The US President could disregard the US Supreme Court's ruling and intervene to challenge the Supreme Court’s decision on the Texas abortion law, but such a move would lead to a major political crisis in America, says John Tures, political science professor at LaGrange College in Georgia.
"The biggest weakness of the Supreme Court is that its power of judicial review is not vested in our US Constitution," he says.
"It comes from an early Supreme Court case, the precedent of Marbury v Madison," Tures explains, referring to the landmark 1803 US Supreme Court case that established the principle of "judicial review" in the country by giving American courts the power to strike down laws and statutes which violate the Constitution of the United States. 
​Although the president's interference in the 'Heartbeat Act' is fraught with political risk, it is doubtful that the Senate would pass Pelosi's federal law to "codify Roe v Wade," according to Stephen B Presser, leading American legal historian and professor of law at Northwestern University.
​"The basic problem is that there is no Constitutional warrant for that kind of legislation, since domestic policy (such as family law) is supposed to be reserved to the states, not the federal government," he says. "This was the basic error made by Roe v Wade, and I do not believe the federal courts would uphold such a federal law, were it ever to be passed."

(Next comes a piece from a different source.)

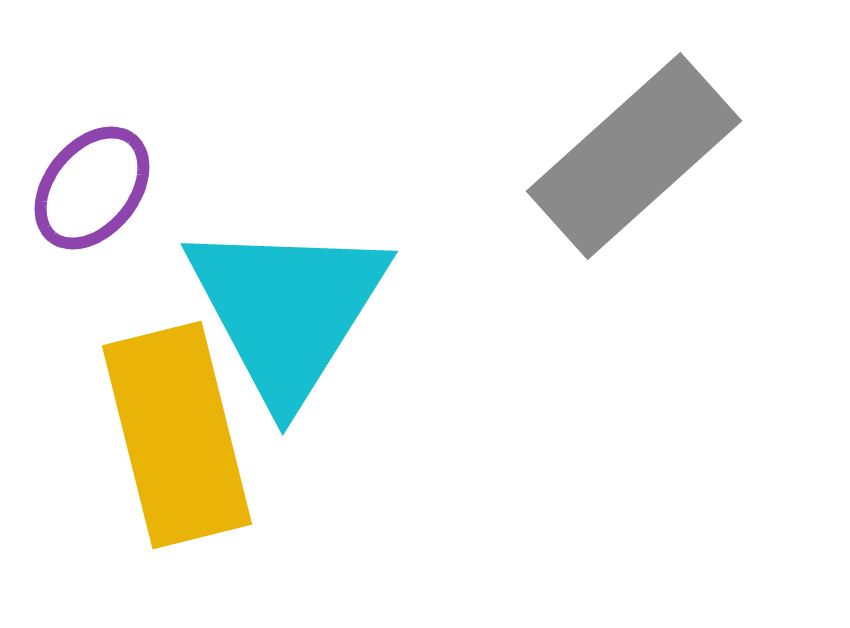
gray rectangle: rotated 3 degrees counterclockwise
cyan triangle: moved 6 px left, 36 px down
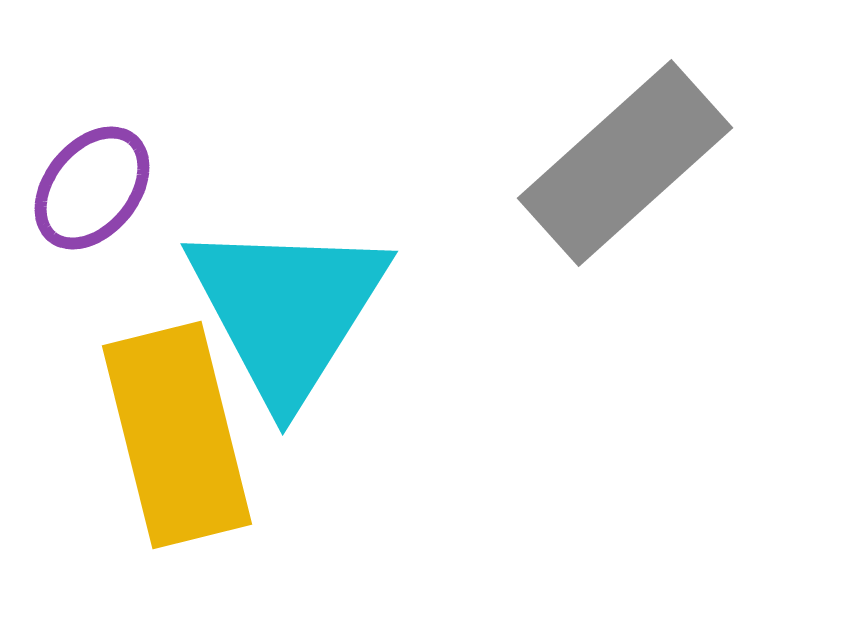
gray rectangle: moved 9 px left, 7 px down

Centralisation of Authority Threatens Rights of the States

At the same time, the Democrat Party's strategy to roll back abortion restrictions pushed by Texas and some other states through a federal law creates a dangerous precedent as this could lead to erosion of the state's rights and freedoms, according to the professor.
"The central problem facing the United States at this point is the unbelievable growth and power of the federal government in general and the federal bureaucracy (which Trump quite properly called 'the deep state') in particular," he points out. 
The legal expert argues that "the decentralisation of political power, and the flow of power back to the state and local governments ought to be the defining issue in American politics moving forward." 
"Either that must happen, or pressures will continue to build until the United States may well cease to exist in its current form and it fragments into a number of smaller republics," Presser warns.